Phantom Prey by John Sandford
My rating: 4 of 5 stars
Jacket Blurb: A widow comes home to
her large house in a wealthy, exclusive suburb to find blood everywhere,
no body, and her college aged daughter missing. She's always known that
her daughter ran with a bad bunch. What did she call them - Goths? Freaks
is more like it, running around with all that makeup and black
clothing, listening to that awful music, so attracted to death. And now
But the police can't find the girl, alive or dead, and
when a second Goth is found slashed to death in Minneapolis, the widow
truly panics. There's someone she knows, a surgeon named Weather
Davenport, whose husband is a big deal with the police, and she implores
Weather to get him directly involved. Lucas begins to investigate only
reluctantly; but then when a third Goth is slashed in what is now looking
like a Jackthe- Ripper series of killings, he starts working it hard.

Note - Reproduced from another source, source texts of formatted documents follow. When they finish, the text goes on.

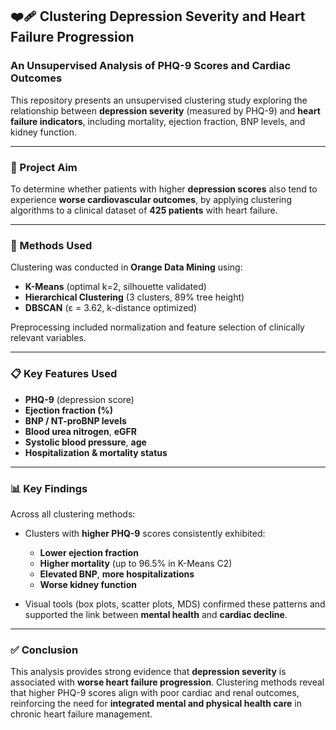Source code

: 
## ❤️‍🩹 Clustering Depression Severity and Heart Failure Progression

### An Unsupervised Analysis of PHQ-9 Scores and Cardiac Outcomes

This repository presents an unsupervised clustering study exploring the relationship between **depression severity** (measured by PHQ-9) and **heart failure indicators**, including mortality, ejection fraction, BNP levels, and kidney function.

---

### 🎯 Project Aim

To determine whether patients with higher **depression scores** also tend to experience **worse cardiovascular outcomes**, by applying clustering algorithms to a clinical dataset of **425 patients** with heart failure.

---

### 🧠 Methods Used

Clustering was conducted in **Orange Data Mining** using:

* **K-Means** (optimal k=2, silhouette validated)
* **Hierarchical Clustering** (3 clusters, 89% tree height)
* **DBSCAN** (ε = 3.62, k-distance optimized)

Preprocessing included normalization and feature selection of clinically relevant variables.

---

### 📋 Key Features Used

* **PHQ-9** (depression score)
* **Ejection fraction (%)**
* **BNP / NT-proBNP levels**
* **Blood urea nitrogen**, **eGFR**
* **Systolic blood pressure**, **age**
* **Hospitalization & mortality status**

---

### 📊 Key Findings

Across all clustering methods:

* Clusters with **higher PHQ-9** scores consistently exhibited:

  * **Lower ejection fraction**
  * **Higher mortality** (up to 96.5% in K-Means C2)
  * **Elevated BNP**, **more hospitalizations**
  * **Worse kidney function**

* Visual tools (box plots, scatter plots, MDS) confirmed these patterns and supported the link between **mental health** and **cardiac decline**.

---

### ✅ Conclusion

This analysis provides strong evidence that **depression severity** is associated with **worse heart failure progression**. Clustering methods reveal that higher PHQ-9 scores align with poor cardiac and renal outcomes, reinforcing the need for **integrated mental and physical health care** in chronic heart failure management.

The clues don't seem to add up, though. And then there's the young Goth
who keeps appearing and disappearing: Who is she? Where does she come
from and, more important, where does she vanish to? And why does Lucas
keep getting the sneaking suspicion that there is something else going
on here . . . something very, very bad indeed?
Davenport's starting to realize that it isn't all fun and games chasing the criminals after he is shot in an ambush outside a bar while trying to find a young missing woman. The thought that he might not be there to jump Weather's bones or watch Sam and Letty grow up, gives our detective pause for thought in an unusual insightful moment.
Outside of these intimate thoughts, this was an intriguing novel. The plot twisted and turned in interesting ways, keeping my attention fully engaged. The reader does know partway though who-done-it, but the fascination lies in how Davenport figures this one out. It is also one of those murder-mysteries where I can't say a heck of a lot lest I drop an unwanted spoiler. A sub-plot interweaves itself through the main plot providing a bit of levity in what could become a very uncomfortable storyline.
My biggest complaint with the book was the conclusion to the main storyline - felt like a total cop-out. Pun intended.
Still, this may be my favorite Davenport book. Good balance between personal insight, humor, intrigue and overall resolution.